Current Connections:7
Max Used Connections:25
Threads Cached:10
Threads Running:2
Uptime (In Seconds):250075
Select Percentage:98.48%
Insert Percentage:0.39%
Update Percentage:0.8%
Delete Percentage:0.33%

Non-Indexed Joins:0
Sort Merge Passes:0
Slow Queries:0
Open Tables:332
Temp Tables (Disk):964
Delayed Table Locks:0

The section on the bottom-left deals with slow queries and table scans under certain situations, such as performing a table-scan for a join or for a table-sort. Ideally, all of these values should be relatively low since table scans are generally expensive and slow queries indicate, of course, that a query reached the long query time threashold and was marked as slow (this is configurable by setting the long_query_time variable in MySQL). If these are values are unusually high, it may indicate that you could benefit from indexing tables, or even rewritting queries to make things more efficient.

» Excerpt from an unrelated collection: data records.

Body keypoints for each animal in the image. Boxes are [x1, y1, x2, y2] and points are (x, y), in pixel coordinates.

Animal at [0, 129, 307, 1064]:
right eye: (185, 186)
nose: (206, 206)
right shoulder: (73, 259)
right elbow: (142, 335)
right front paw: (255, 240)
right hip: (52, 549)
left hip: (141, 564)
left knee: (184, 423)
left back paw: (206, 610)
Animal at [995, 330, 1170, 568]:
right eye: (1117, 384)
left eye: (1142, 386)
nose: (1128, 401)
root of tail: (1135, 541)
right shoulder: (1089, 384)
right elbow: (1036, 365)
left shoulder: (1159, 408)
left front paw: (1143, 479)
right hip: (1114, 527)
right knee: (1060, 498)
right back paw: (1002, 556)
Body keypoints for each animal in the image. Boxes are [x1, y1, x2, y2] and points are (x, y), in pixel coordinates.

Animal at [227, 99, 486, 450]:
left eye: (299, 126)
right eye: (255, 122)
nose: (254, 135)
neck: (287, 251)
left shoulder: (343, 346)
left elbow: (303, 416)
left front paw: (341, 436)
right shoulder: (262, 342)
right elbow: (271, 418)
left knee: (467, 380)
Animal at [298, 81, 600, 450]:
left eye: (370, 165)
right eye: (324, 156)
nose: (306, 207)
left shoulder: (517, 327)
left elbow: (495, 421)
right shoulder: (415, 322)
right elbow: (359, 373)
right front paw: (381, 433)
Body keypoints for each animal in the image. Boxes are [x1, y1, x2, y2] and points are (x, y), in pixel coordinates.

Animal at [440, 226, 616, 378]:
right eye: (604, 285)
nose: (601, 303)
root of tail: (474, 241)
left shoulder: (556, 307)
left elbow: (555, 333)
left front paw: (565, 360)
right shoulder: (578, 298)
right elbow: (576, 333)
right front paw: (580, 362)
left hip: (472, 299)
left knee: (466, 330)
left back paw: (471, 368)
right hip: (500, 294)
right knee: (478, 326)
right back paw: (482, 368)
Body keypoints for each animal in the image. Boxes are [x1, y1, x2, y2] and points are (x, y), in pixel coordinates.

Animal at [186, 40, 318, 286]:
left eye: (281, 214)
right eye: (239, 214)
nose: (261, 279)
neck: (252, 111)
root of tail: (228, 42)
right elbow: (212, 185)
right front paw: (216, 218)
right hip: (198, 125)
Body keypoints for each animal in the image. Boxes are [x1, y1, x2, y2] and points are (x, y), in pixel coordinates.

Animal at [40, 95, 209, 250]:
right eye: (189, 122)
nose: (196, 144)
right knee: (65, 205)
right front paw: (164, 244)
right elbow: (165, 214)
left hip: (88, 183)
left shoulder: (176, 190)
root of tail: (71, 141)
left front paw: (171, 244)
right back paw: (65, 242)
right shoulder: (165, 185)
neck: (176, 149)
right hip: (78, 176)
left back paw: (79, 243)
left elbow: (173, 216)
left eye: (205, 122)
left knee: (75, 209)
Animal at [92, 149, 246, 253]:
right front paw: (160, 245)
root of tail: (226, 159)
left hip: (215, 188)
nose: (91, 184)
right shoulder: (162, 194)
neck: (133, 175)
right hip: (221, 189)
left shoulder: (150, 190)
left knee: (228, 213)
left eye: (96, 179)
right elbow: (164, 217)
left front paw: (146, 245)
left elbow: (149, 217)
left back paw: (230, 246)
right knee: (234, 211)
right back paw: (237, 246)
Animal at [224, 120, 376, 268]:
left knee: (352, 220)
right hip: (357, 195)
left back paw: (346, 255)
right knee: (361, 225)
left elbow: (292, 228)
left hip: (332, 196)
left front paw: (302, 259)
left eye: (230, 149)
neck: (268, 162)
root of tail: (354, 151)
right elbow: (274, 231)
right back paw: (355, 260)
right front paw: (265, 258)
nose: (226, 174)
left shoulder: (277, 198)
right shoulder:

Finally, the section on the bottom-right deals specifically with tables. In particular, the number of currently open tables, the number of disk based temp tables, and the number of non-immediate table-locks. The number of open tables is what it implies; these are tables which MySQL currently has open (and has open file handles for). If this number if close to the max, you may want to increase the table_cache variable in MySQL, although the performance benefit is generally modest. The disk based temp tables, by contrast, are the number of temporary tables that either could not fit in RAM or required a disk based temporary table. As disk tables are generally expensive, this value should usually be small. You can adjust the amount of RAM available for temp tables by setting the tmp_table_size and max_heap_table_size variables in MySQL.